In fact the raw milk I drink is tested by USU and is frequently 100 times cleaner (lower pathogen count) than pasteurized milk tested off the shelf at Smith's. And unlike the milk from smith's it doesn't taste as if it's been filtered through a sweaty sock.

All that aside, HB311 includes very strict regulations, enough that participating dairies simply won't be able to be massive or filthy, so there is minimal risk of spreading infectious diseases.

2/20/2007 3:45 PM  
Anonymous Anonymous said...

That is a specious argument, moderate. MANY human ancestors undoubtedly died because of infectious disease spread in milk production. You cannot blame everything on industrialization. Bacteria were not created by industrialization. Human and farm cleanliness, as well, was not a top priority in the past. Here is an article for you: http://www.fda.gov/fdac/features/2004/504_milk.html

Discounting it because it comes from the evil federal government is an ad homonim argument.

Enjoy your brucellosis.

2/22/2007 5:21 AM  
Anonymous Anonymous said...

Big Milk is always trying to keep raw milk down.

This bill is clearly the most important bill the Legislature will face this year.

2/23/2007 8:28 AM  
Blogger Henwhisperer said...

Don't read any articles by the Feds, for heaven's sake. They don't want anyone to eat wholesome, whole, clean food from grass fed animals. That flies in the face of globalization. realmilk.org tells the truth.

This bill is a sham. It gives control to yet another agribiz and shuts out the small guy. What could be the reasoning behind banning cow shares, hmm? To give the corporate boot jacks another assured profit center. The problem with this bill is that it benefits only one large dairy in Utah and would make it very difficult for other dairies to compete or to sell their milk in stores.

Don't you see the strategy emerging here--pass legislation "legalizing" raw milk sales but banning cow shares. Then make it very difficult to obtain a license to sell raw milk, thereby keeping out many small farmers, and even all farmers.

The good Senator says, "You can now buy raw milk - and you never have to meet your cow or her caretaker", which proves she knows nothing of the type of people who buy raw milk. In fact, it proves that she has never set foot on a grass farm. This type of customer, indeed those who buy cow shares, *knows* the farmer that milks the cows because THAT IS THE REASON FOR buying locally produced foods. This type of consumer, myself included, buys from local farmers because we want to stay out of the industrialized food chain that does not care about what they feed the animals only about the profits.

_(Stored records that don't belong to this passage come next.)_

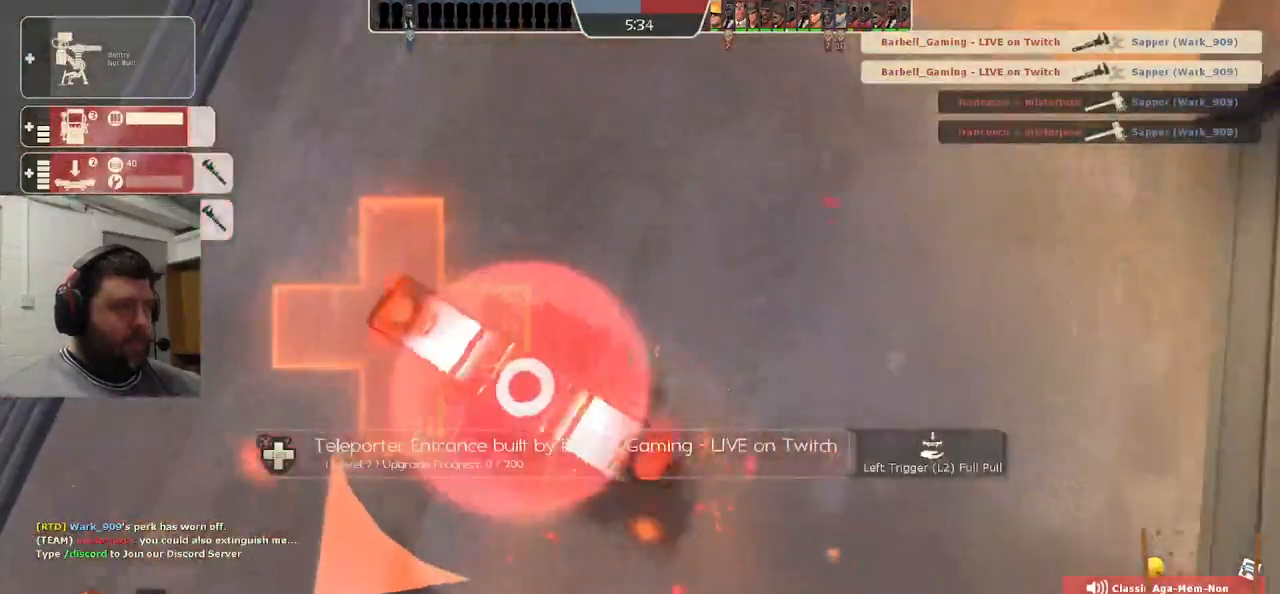
{"buttons": ["R2"], "left_stick": "center", "right_stick": "center", "events": []}
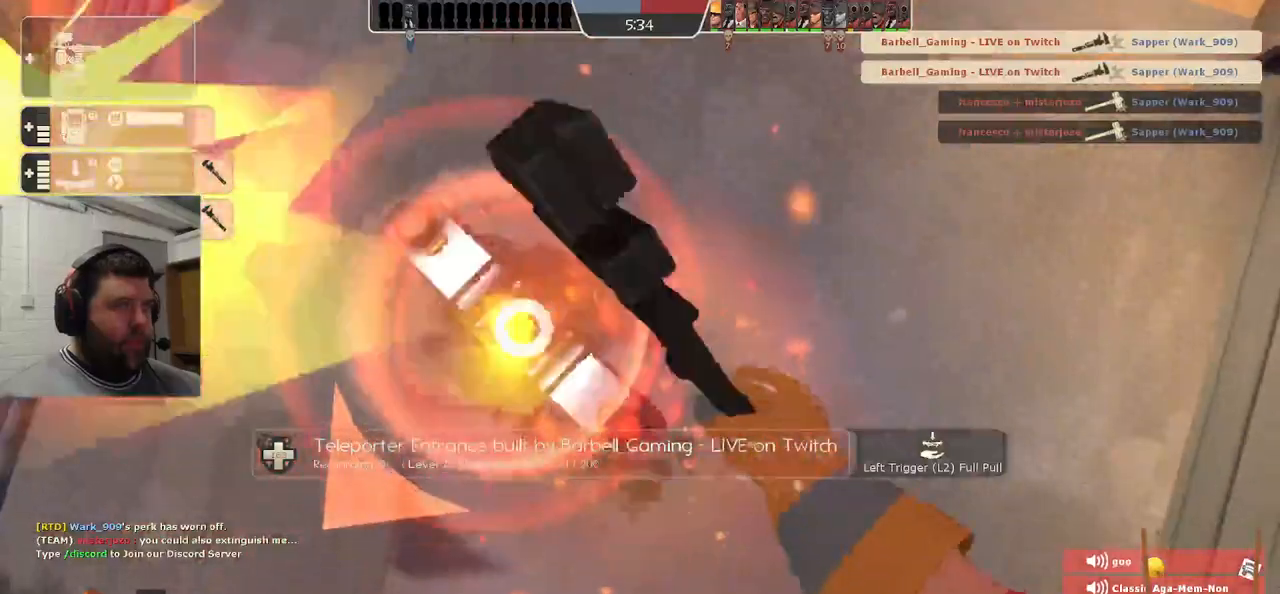
{"buttons": ["R1", "R2"], "left_stick": "center", "right_stick": "center", "events": [[350, "R1", "down"]]}
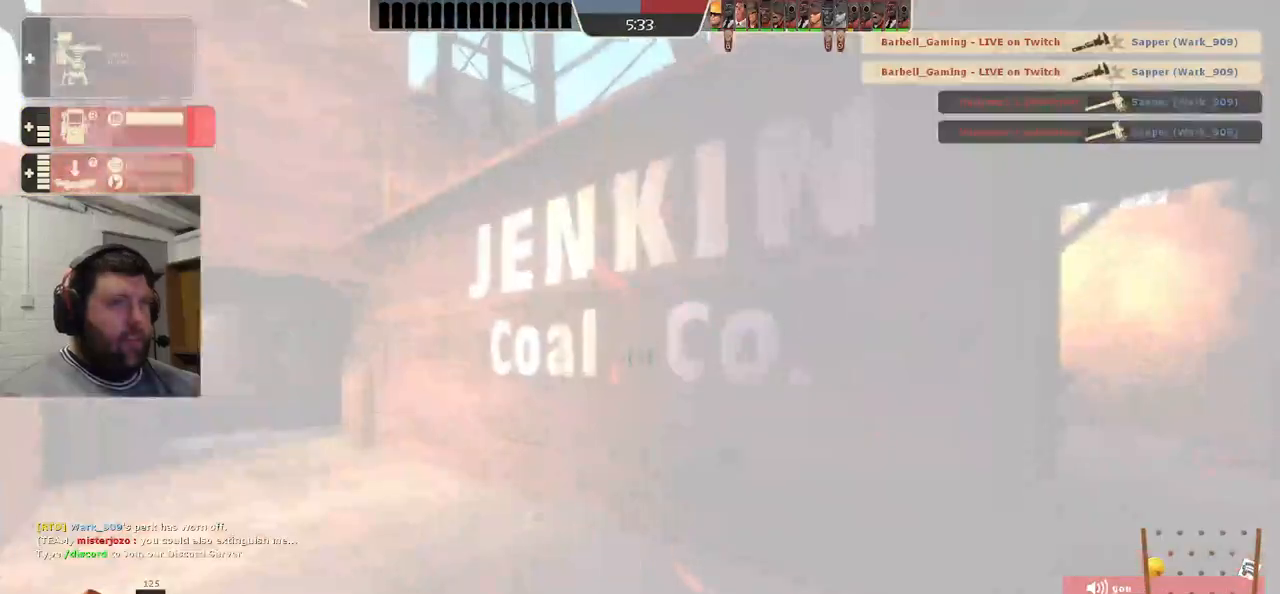
{"buttons": [], "left_stick": "up-right", "right_stick": "up-left", "events": [[50, "R1", "up"], [67, "R2", "up"], [267, "right_stick", "right"], [283, "left_stick", "up-right"], [450, "right_stick", "center"], [500, "right_stick", "up-left"]]}
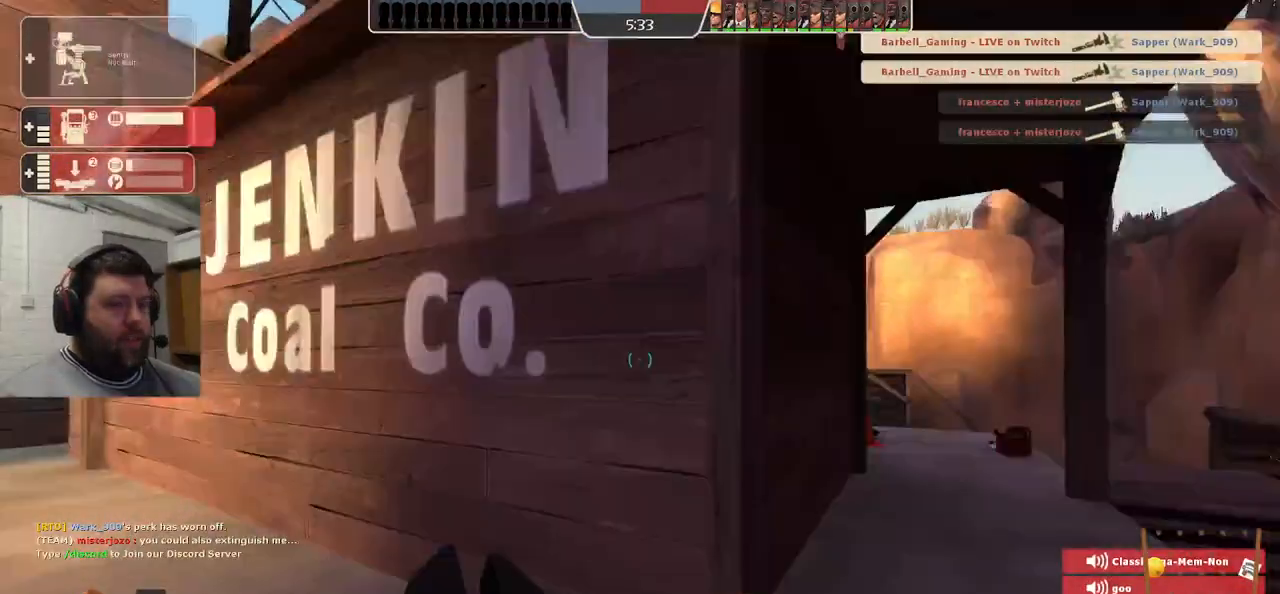
{"buttons": [], "left_stick": "center", "right_stick": "center", "events": [[67, "left_stick", "up"], [133, "right_stick", "center"], [167, "left_stick", "center"], [250, "left_stick", "right"], [267, "right_stick", "right"], [433, "left_stick", "center"], [433, "right_stick", "center"]]}
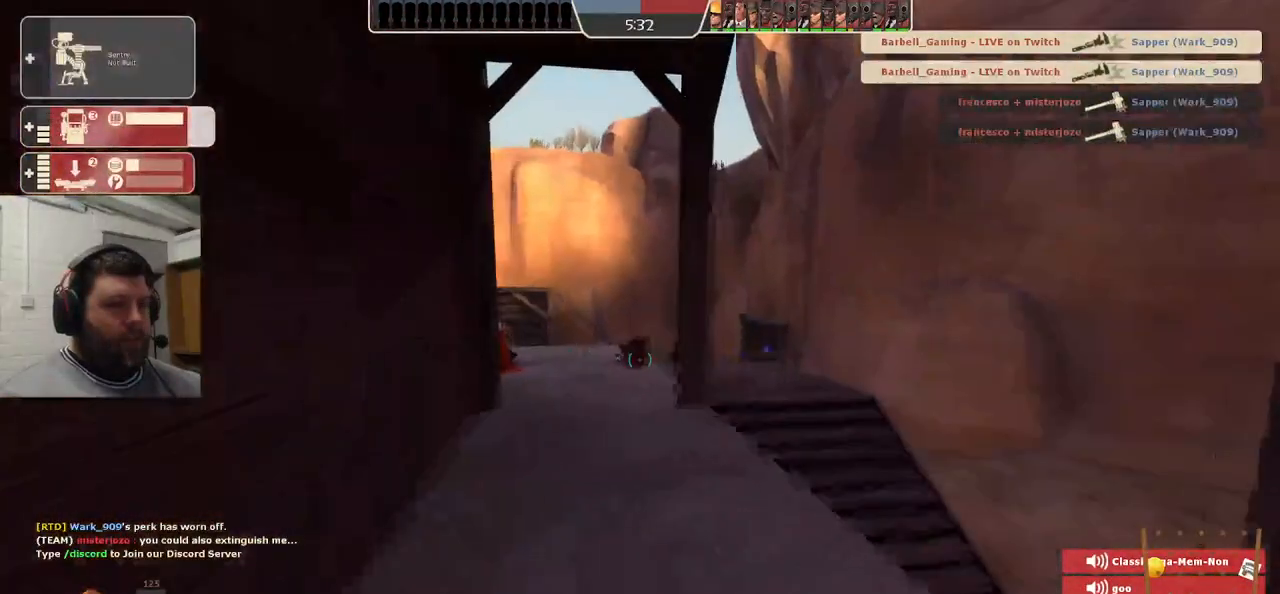
{"buttons": [], "left_stick": "up", "right_stick": "center", "events": [[33, "DPAD_LEFT", "down"], [83, "DPAD_LEFT", "up"], [183, "R2", "down"], [333, "R2", "up"], [333, "left_stick", "up"]]}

Wake up Utah! Wake up America!

2/27/2007 10:12 AM  
Blogger readandbewise said...

Having raw milk a CHOICE for those who want it is imperative. Visit www.realmilk.com and LEARN what pasteurization and homogenization does to milk. I choose REAL MILK and I don't see why I should have that choice taken away from me. Go REAL MILK!

7/30/2007 10:27 PM  
Anonymous Anonymous said...

I would like to buy raw cow's milk, but the closest place to Salt Lake City is Payson. Are there any closer locations???

9/27/2007 5:45 PM  
Anonymous Anonymous said...

The bad parts of this bill are 1. what it throws down the tube (i.e. Cow Shares) and 2. it forces out small raw dairies that cannot "own 51% of the retail outlet". Too bad.

12/12/2007 2:43 PM  
Anonymous Anonymous said...

I grew up in Utah on a farm and drank raw milk. You can't beat the flavor. I also used home made butter.

As I understand it Pasteuration was invented for Beer not milk. I also agree, this bill was writen to give only one dairy the ability to sell milk because they own 51% of the store. Not fair for the smaller producers.